Authentication User Guides Systembruker for SBS

Ta i bruk systembruker for systemleverandører

Systembruker er et nytt konsept for API autentisering. Denne guiden beskriver hvordan man som systemleverandør kan benytte seg av dette.

This functionality is in testing and subject to change.

Background

The background of the systembruker concept can be read about here.

Prerequisites

To use systembruker as a system provider, the following prerequisites must be met:

Agreement with Maskinporten as a client
Agreement with Digdir granting access to the system register

Setting Up Maskinporten Integration

To consume public APIs with systembruker, you need to register at least one MaskinPorten integration. This can be done through the collaboration portal or via the API.

Registering a System

The first step after gaining access to the system register is to register your system.

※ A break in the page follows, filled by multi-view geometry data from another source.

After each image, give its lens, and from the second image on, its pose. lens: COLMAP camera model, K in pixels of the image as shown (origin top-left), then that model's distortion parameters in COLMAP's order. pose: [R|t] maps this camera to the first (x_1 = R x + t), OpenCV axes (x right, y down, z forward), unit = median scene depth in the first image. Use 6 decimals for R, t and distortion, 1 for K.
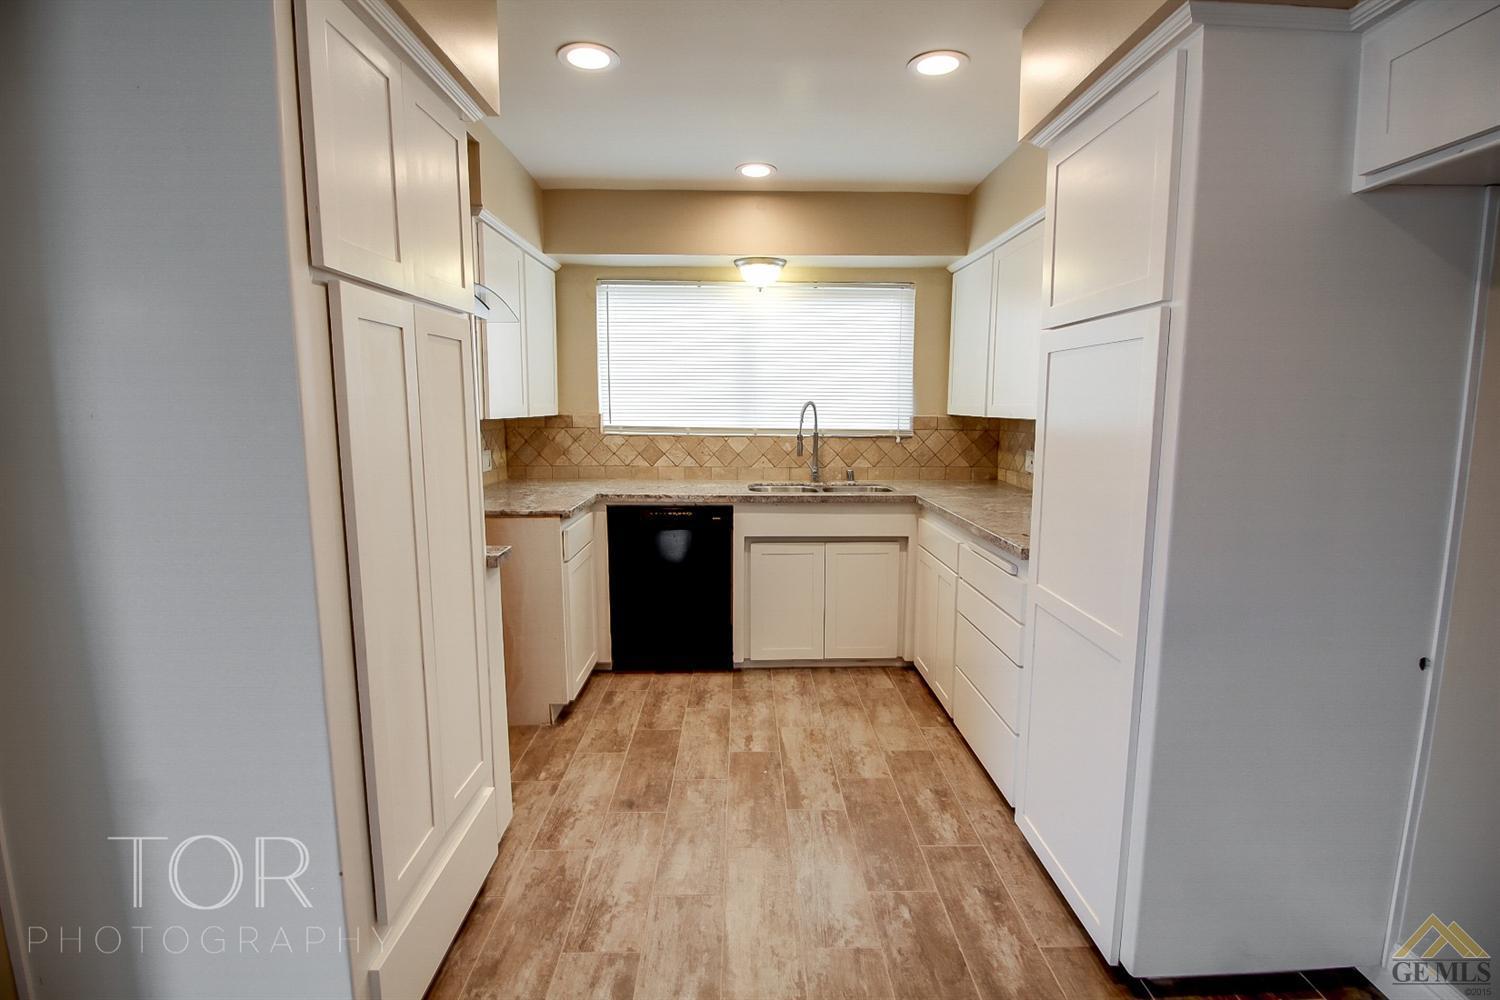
lens RADIAL K [[691.0, 0, 755.9], [0, 691.0, 492.1], [0, 0, 1]] dist [0.000101, -0.013920]
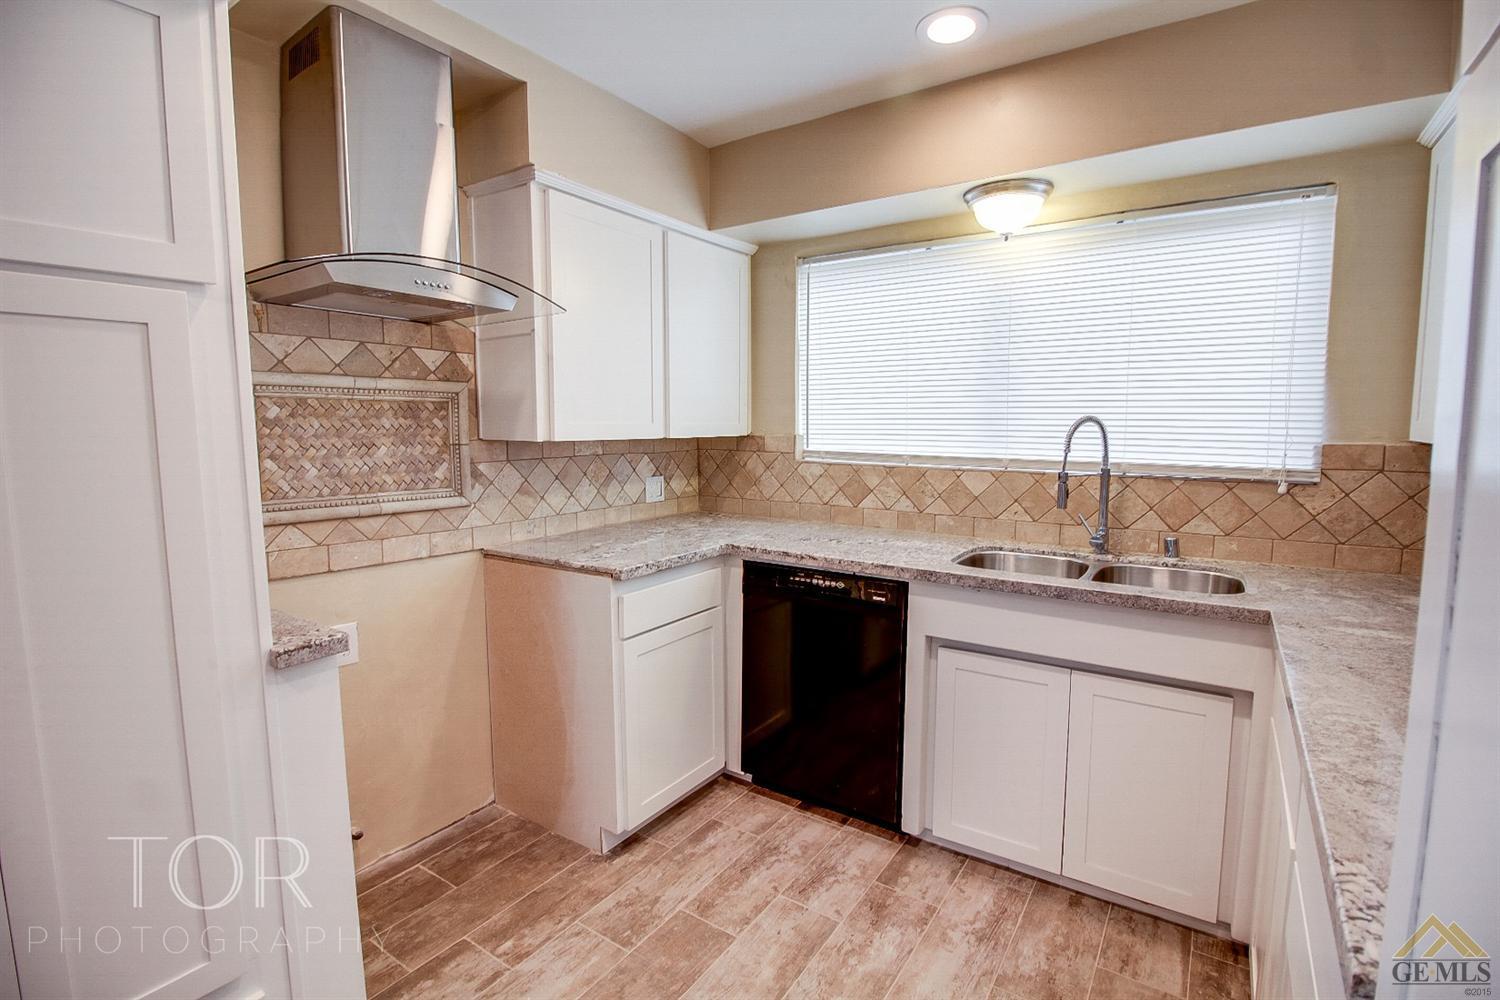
lens RADIAL K [[691.0, 0, 755.9], [0, 691.0, 492.1], [0, 0, 1]] dist [0.000101, -0.013920]
pose [[0.819903, 0.054736, -0.569879, 0.189180], [-0.069554, 0.997569, -0.004255, -0.046137], [0.568261, 0.043126, 0.821717, 0.374246]]
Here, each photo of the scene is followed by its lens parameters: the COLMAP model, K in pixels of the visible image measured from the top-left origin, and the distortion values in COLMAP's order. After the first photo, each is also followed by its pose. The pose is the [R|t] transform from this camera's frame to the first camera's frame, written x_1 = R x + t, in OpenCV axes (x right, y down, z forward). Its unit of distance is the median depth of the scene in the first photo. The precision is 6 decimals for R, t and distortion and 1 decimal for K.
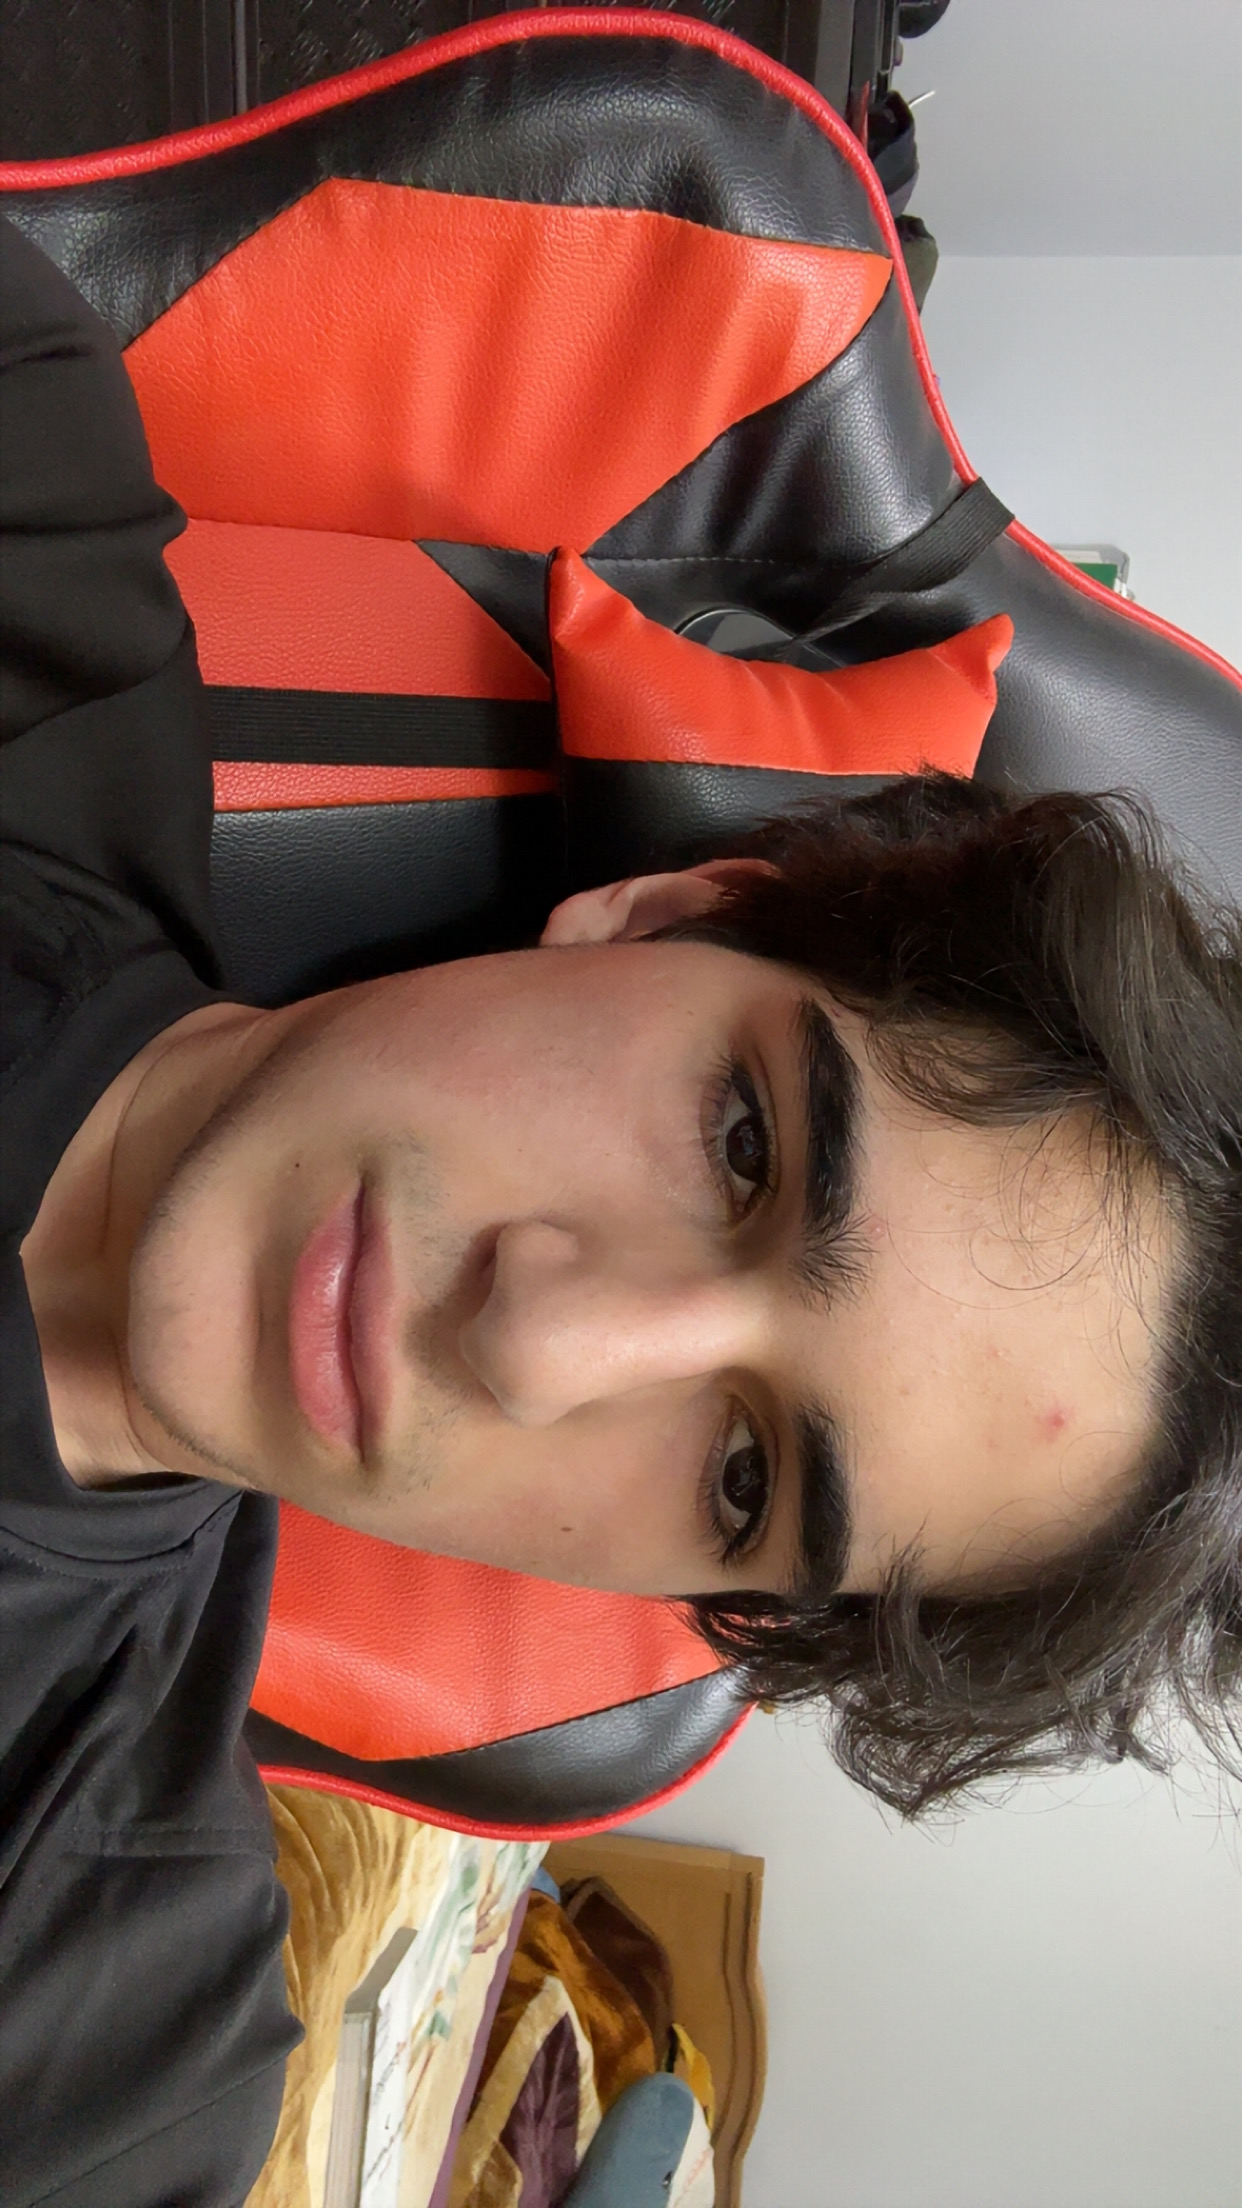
lens RADIAL K [[1692.8, 0, 621.0], [0, 1692.8, 1104.0], [0, 0, 1]] dist [0.003613, 0.004364]
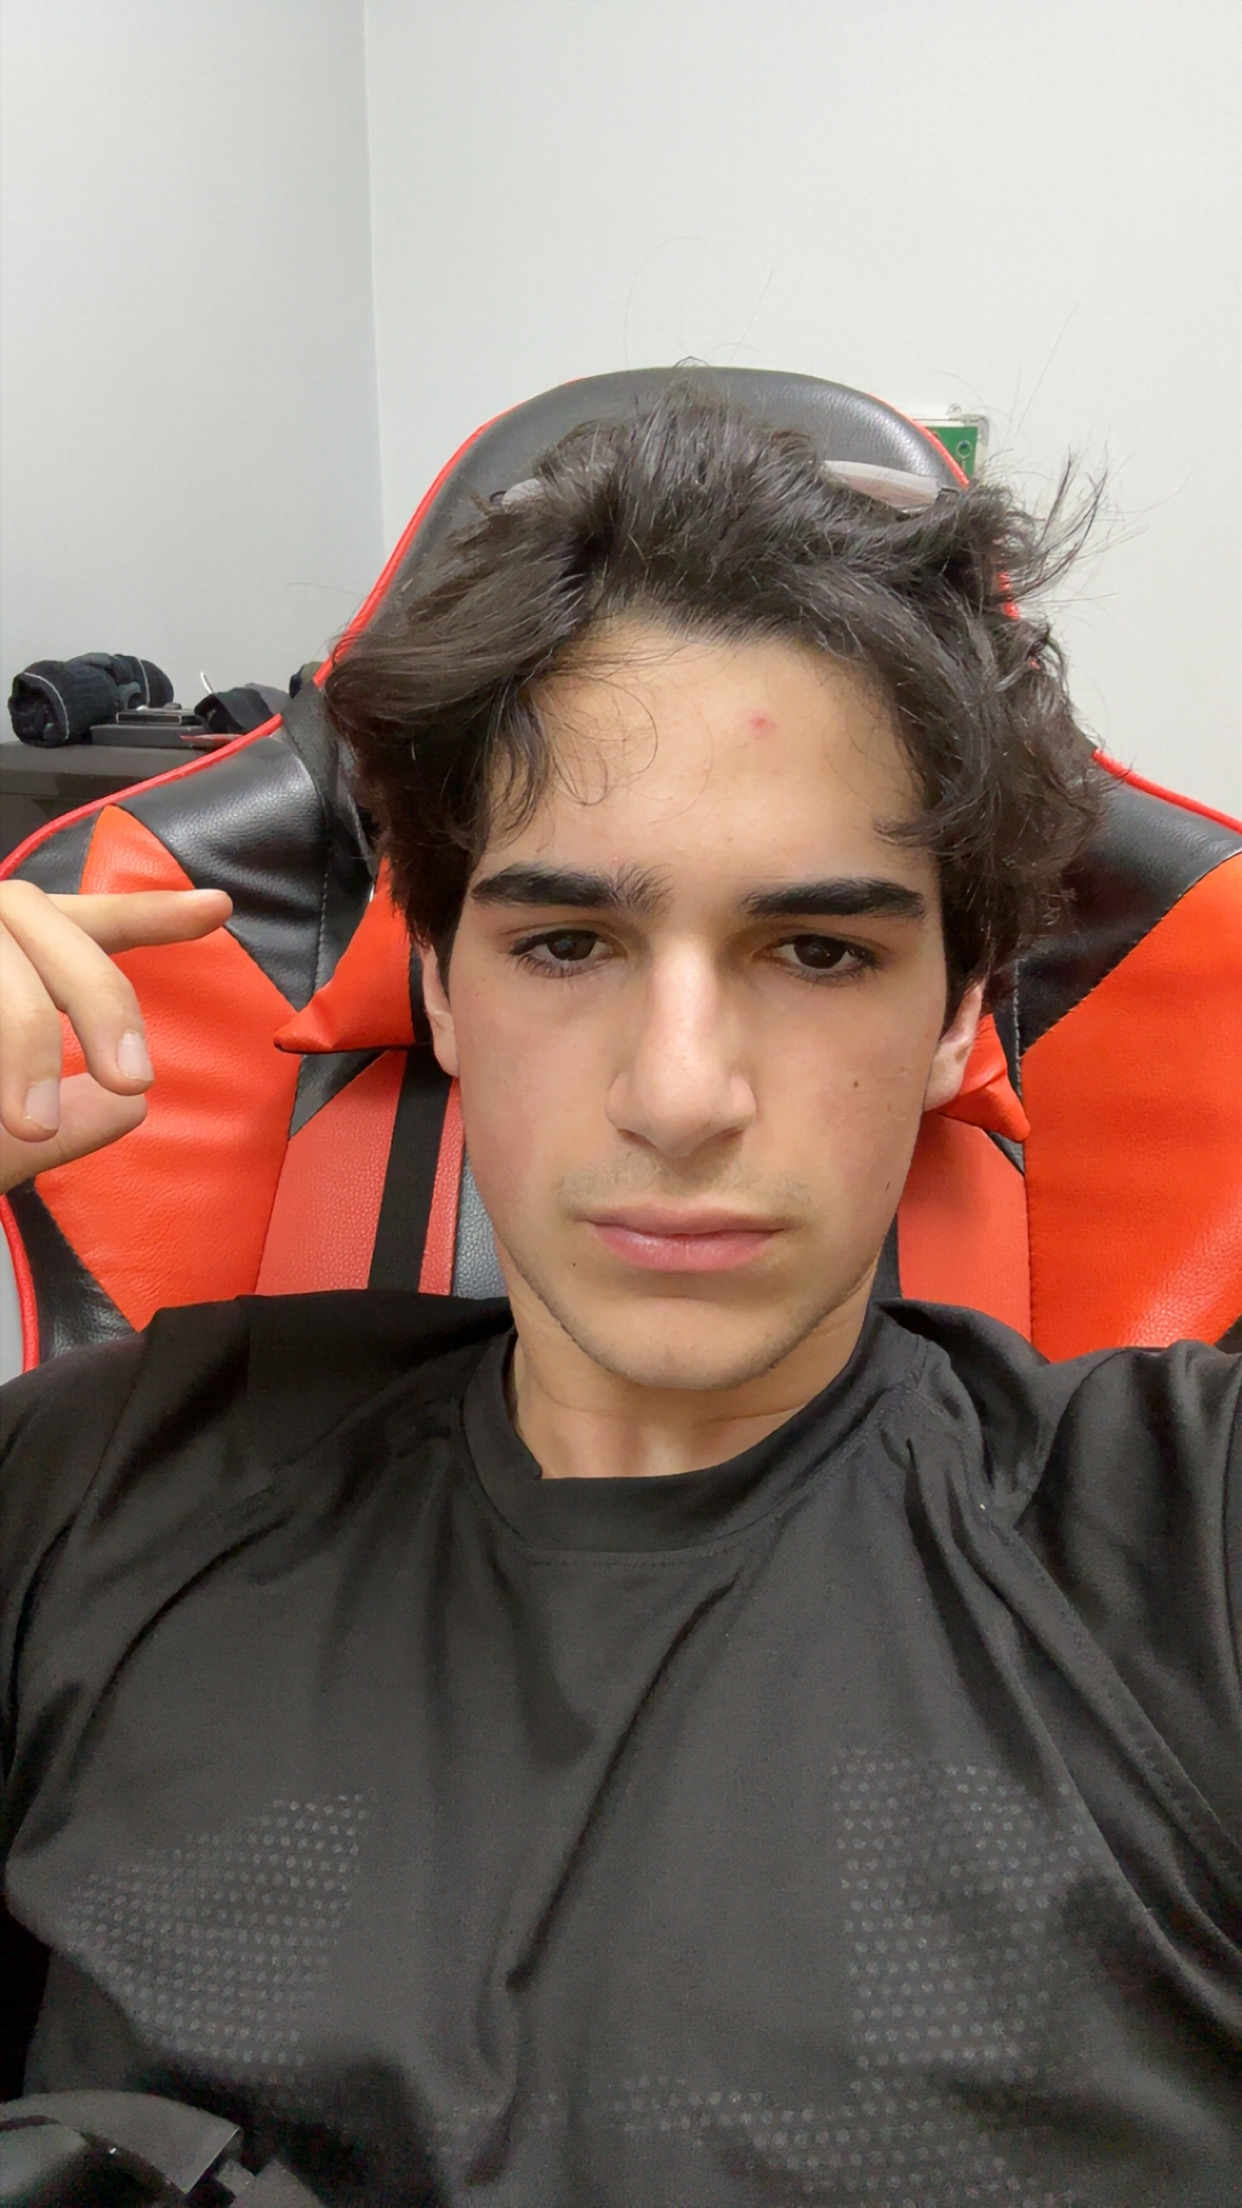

Typically, the system is web-based software available in the market that end customers (organizations) can use for communication with the public sector.

The system must be described with the following properties:

SystemTypeId

This is a unique ID used to identify the software. Valid characters are a-z, 0-9, and _.

KlientId

This is the client ID for the integration created in Maskinporten. Only logins with Maskinporten integrations associated with specific client IDs are allowed.

{
 "SystemTypeId": "visma_supertax",
 "SystemVendor": "978234522",
 "Name": {
      "en": "Visma Super Tax",
     "nb" : "Visma superskatt"
  "Description": {
     "en": "Visma Super Tax allows for .........",
     "nb":  "Visma superskatt gir deg mulighet...."
  }
  },
  "AccessGroupNeeds": ["MVA", "SKATT"],
  "ResourceNeeds": ["urn:altinn:resource:skd/mva"],.
  "ClientId":["123123","234534552345"]
}

Maskinporten autentisering

Når system skal autentisere seg som systembrukeren til kunden må JWT grant forespørselen til maskinporten inneholde informasjon om kunden

JWT Grant

{
  "aud" : "https://maskinporten.no",
  "sub" : "fc9a8287-e7cb-45e5-b90e-123048d32d85",
  "authorization_details" : [ {
    "systemuser_org" : {
      "authority" : "iso6523-actorid-upis",
      "ID" : "0192:310385980"
    },
    "type" : "urn:altinn:systemuser"
  } ],
  "scope" : "krr:global/kontaktinformasjon.read",
  "iss" : "fc9a8287-e7cb-45e5-b90e-123048d32d85",
  "exp" : 1718124835,
  "iat" : 1718124715,
  "jti" : "89365ecd-772b-4462-a4de-ac36af8ef3e2"
}

JWT Token

{
  "authorization_details" : [ {
    "type" : "urn:altinn:systemuser",
    "systemuser_org" : {
      "authority" : "iso6523-actorid-upis",
      "id" : "0192:314168267"
    },
    "systemuser_id" : [ "ebe4a681-0a8c-429e-a36f-8f9ca942b59f" ],
    "system_id" : "matrix_test"
  } ],
  "scope" : "krr:global/kontaktinformasjon.read",
  "iss" : "https://test.maskinporten.no/",
  "client_amr" : "private_key_jwt",
  "token_type" : "Bearer",
  "exp" : 1718175135,
  "iat" : 1718175015,
  "client_id" : "fc9a8287-e7cb-45e5-b90e-123048d32d85",
  "jti" : "-SpfU--1Zn_Oqvkpjwu3oVn--VLcPzSAwjqyiP6zBEw",
  "consumer" : {
    "authority" : "iso6523-actorid-upis",
    "ID" : "0192:314330897"
  }
}

Using Systembruker Tokens with APIs

The token obtained from Maskinporten should be included as a bearer token when making API calls.

Testing Systembruker in TT02

To test systembruker in TT02, the following steps are required:

Add the system provider in Maskinporten. (orgnumber/name) This can be done via servicedesk@digdir.no.
Add the system provider in Altinn test environment. (orgnumber/name) This can be done via servicedesk@altinn.no.
Create a system integration in the Maskinporten test environment.
For systembruker creation, you can use test users/organizations from Tenor.